Maybe I should start every day like that. I don't know if I would absolutely need that, but I do need to remind myself that I'm worthy and smart and funny sometimes. Dylan does a good job of reminding me too. I can't believe how upset I was last night, and how things seem so much better and brighter today. I guess I am no longer the bright, shiny, positive person I am EVERY day. But I certainly am today.

One of the things that is on my mind today is saving money. If I can start bringing in salads or wraps from Trader Joe's instead of buying my lunch out everyday, I think I can save myself at least $20 per week. Maybe $30. And with ceasing the organic produce delivery for the time being, I'm eating less fruit, but I am able to snack on baby carrots and cherry tomatoes for only about $3 a week from Sue's. And buying salad stuff for home only costs another $8-$10 a week which saves me $15. That's $45 in my pocket right there, just from eating smarter! And with Dylan and I going out less (or him getting paid more and paying for us more!), I think I can work to pay down my credit card this summer and save the money I need for our vacation to Atlantic City this fall.

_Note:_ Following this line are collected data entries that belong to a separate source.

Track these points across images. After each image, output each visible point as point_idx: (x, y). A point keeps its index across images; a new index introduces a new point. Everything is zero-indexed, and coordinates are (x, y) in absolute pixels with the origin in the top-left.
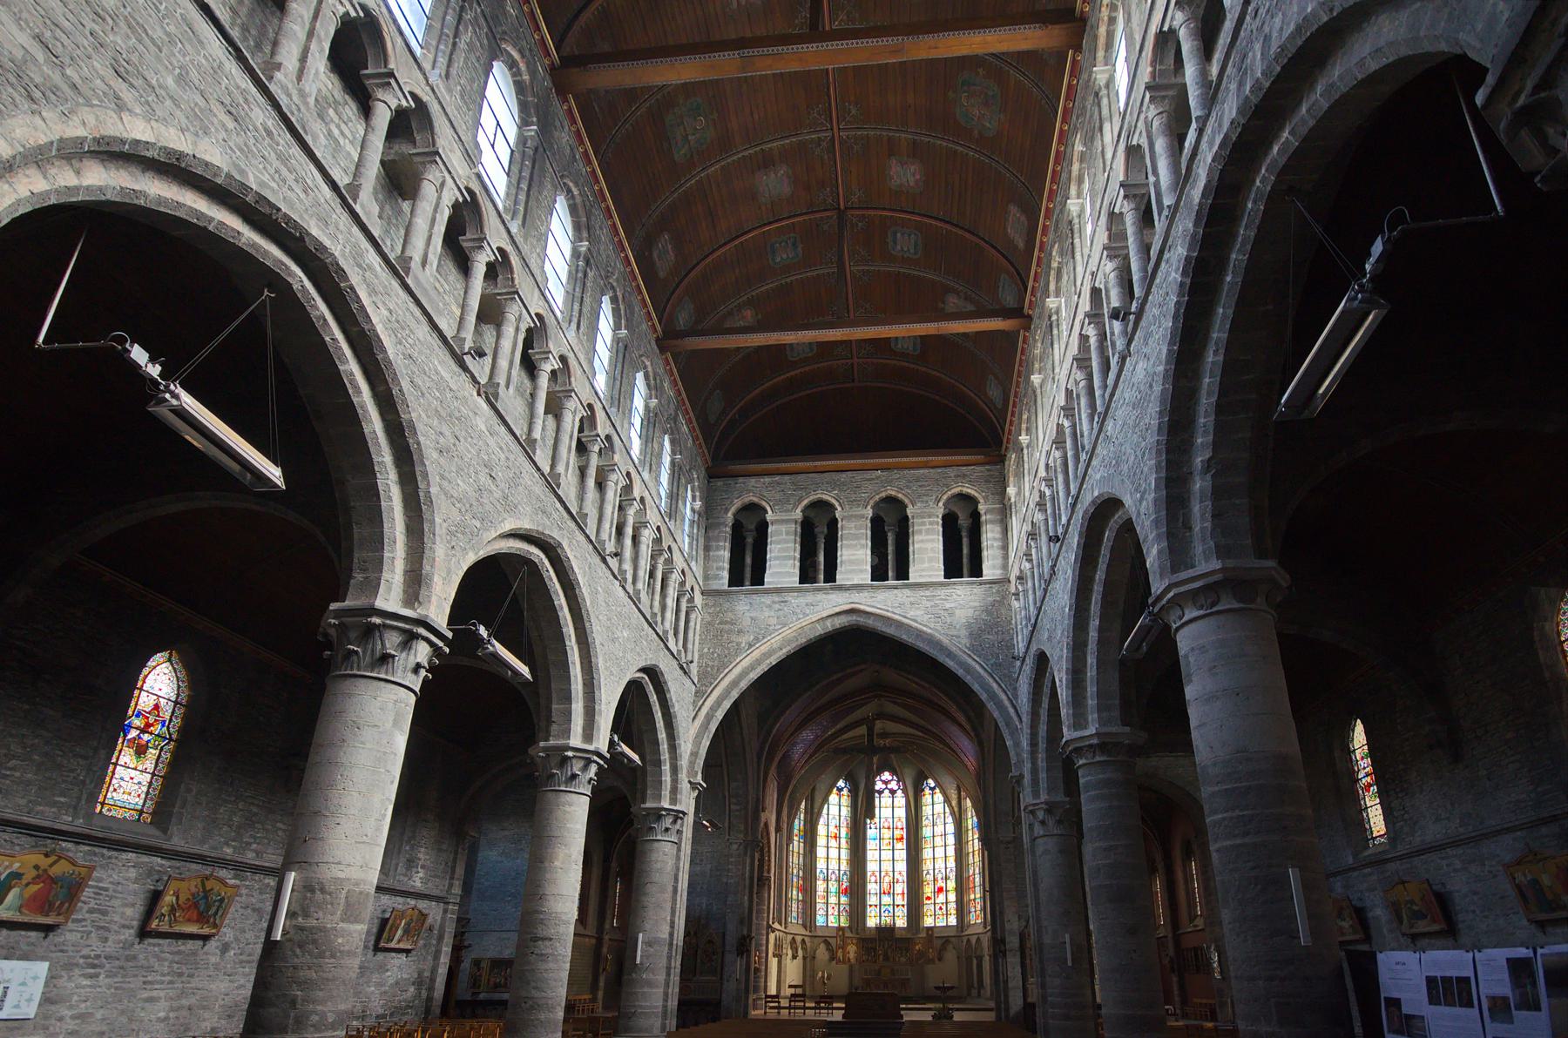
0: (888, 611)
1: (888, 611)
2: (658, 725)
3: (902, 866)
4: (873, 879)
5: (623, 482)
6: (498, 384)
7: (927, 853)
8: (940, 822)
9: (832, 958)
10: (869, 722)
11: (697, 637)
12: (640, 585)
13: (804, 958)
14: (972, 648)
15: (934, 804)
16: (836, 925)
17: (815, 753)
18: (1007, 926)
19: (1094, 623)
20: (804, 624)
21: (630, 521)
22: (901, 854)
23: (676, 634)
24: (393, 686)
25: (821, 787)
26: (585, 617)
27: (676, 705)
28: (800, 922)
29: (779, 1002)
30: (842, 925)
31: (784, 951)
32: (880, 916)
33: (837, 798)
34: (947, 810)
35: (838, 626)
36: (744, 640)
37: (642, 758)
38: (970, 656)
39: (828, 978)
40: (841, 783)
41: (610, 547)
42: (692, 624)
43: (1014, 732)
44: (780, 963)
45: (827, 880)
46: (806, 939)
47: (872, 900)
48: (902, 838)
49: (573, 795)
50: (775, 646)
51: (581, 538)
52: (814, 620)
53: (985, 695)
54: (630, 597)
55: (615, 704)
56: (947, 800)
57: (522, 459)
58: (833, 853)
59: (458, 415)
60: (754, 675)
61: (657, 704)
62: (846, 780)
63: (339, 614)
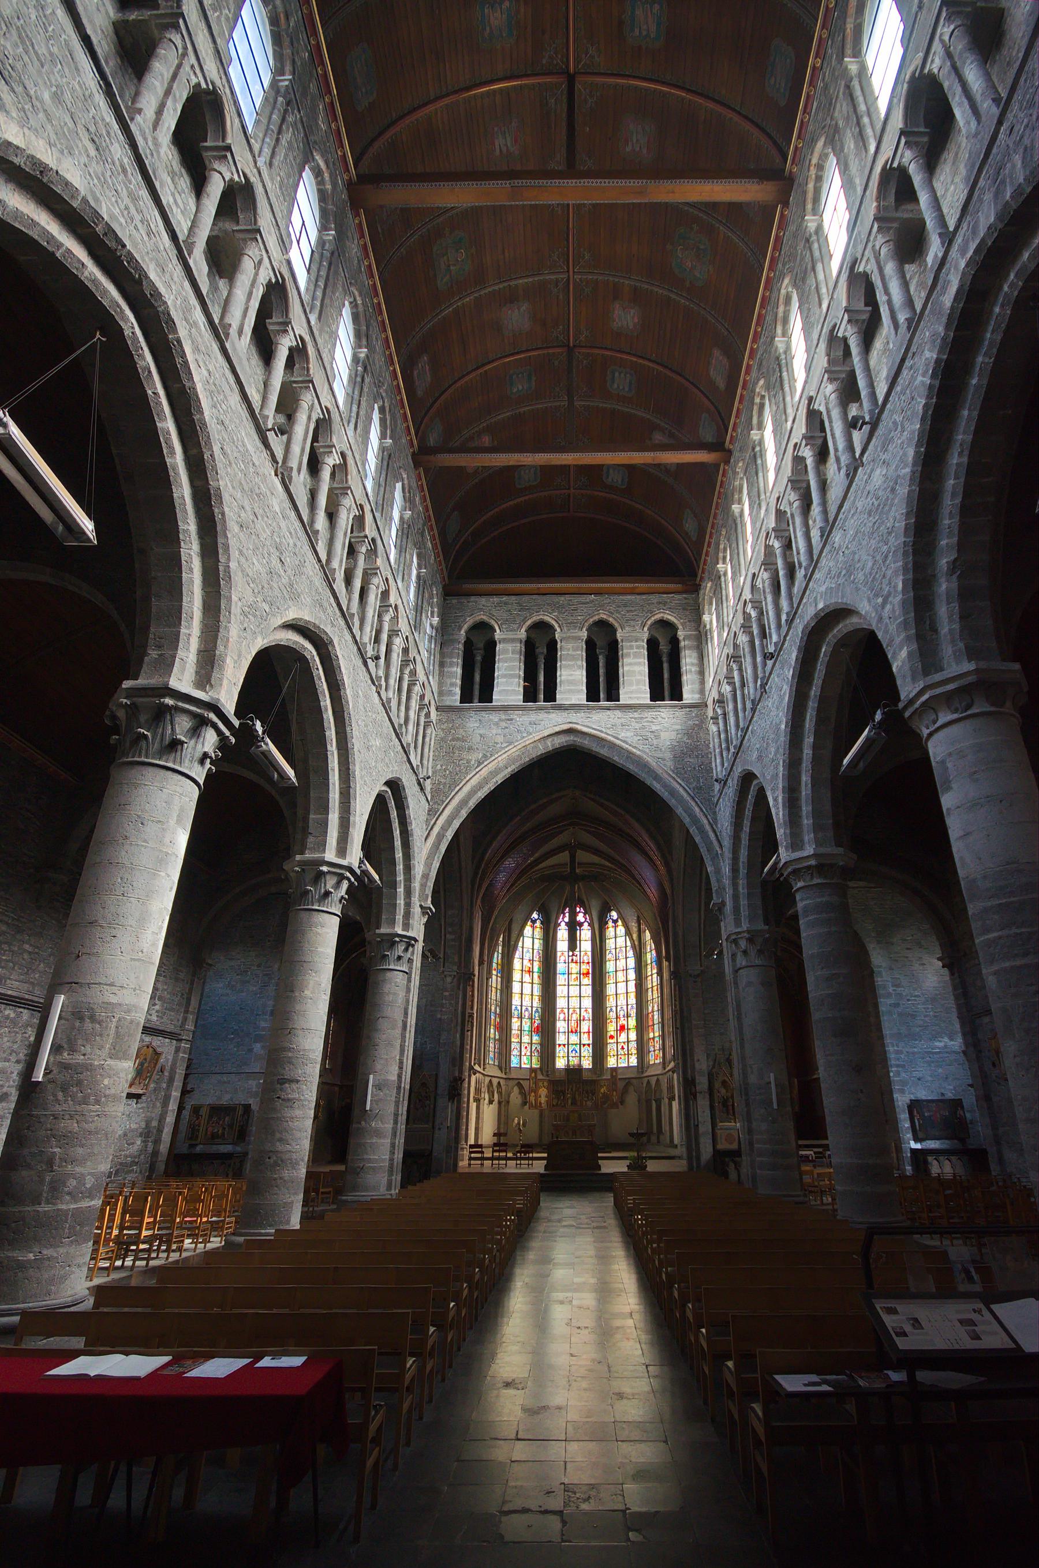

I'm hoping our other trips this summer can be low-budget. Aside from gas and tolls, we'll be doing a lot of meals with family, and like Kaela's mom's party, catered by others! I will make sure to pack lots of yummy road snacks from Trader Joe's and the odd order of fries from a rest stop won't kill our budget. The more I figure out where my money is going, the more I feel like I could really run a household and a family someday. It's a very empowering feeling. And to someday have BOTH of our incomes to use and plan with- well, gosh, that will be just heaven on earth. I'm sure we won't ever have more money than we know what to do with, or fatty fat fat savings and trusts for our children, but I have a feeling we'll be doing alright for ourselves pretty soon down the line.

And gosh, I know Dylan sleeping over last night was nice. He really makes me happy. I can't wait to spend my life making him happy too. That's it. My sappy romantic blurt is over.

Back to money! I joined Pear a few months back, a really cool budgeting website. I've been supremely diligent about inputting all of my expenses, but I haven't actually gone through and revised my budget or analyzed my spending. I think I might need some help with that. Maybe my mom or Dylan would be able to take a look and advise me. I think I'll be able to tell where I'm going over in spending (TRAVEL! CLOTHING!) but I'm not sure really what to do about that except to adjust my budget to account for the things I need to spend. To be honest, I don't buy THAT many clothes. And I think I only budgeted $500 for each for the year, and that doesn't seem like that much when you break it down by month.

Something I always want to be able to do is go out to dinner. It doesn't have to be at fancy places, but it is my biggest indulgence, and I'd gladly give up take out and restaurant lunches to be able to go out to dinner every now and then. I think it's time to set some financial goals! Stand by. (But not really, because it won't be for a few days!)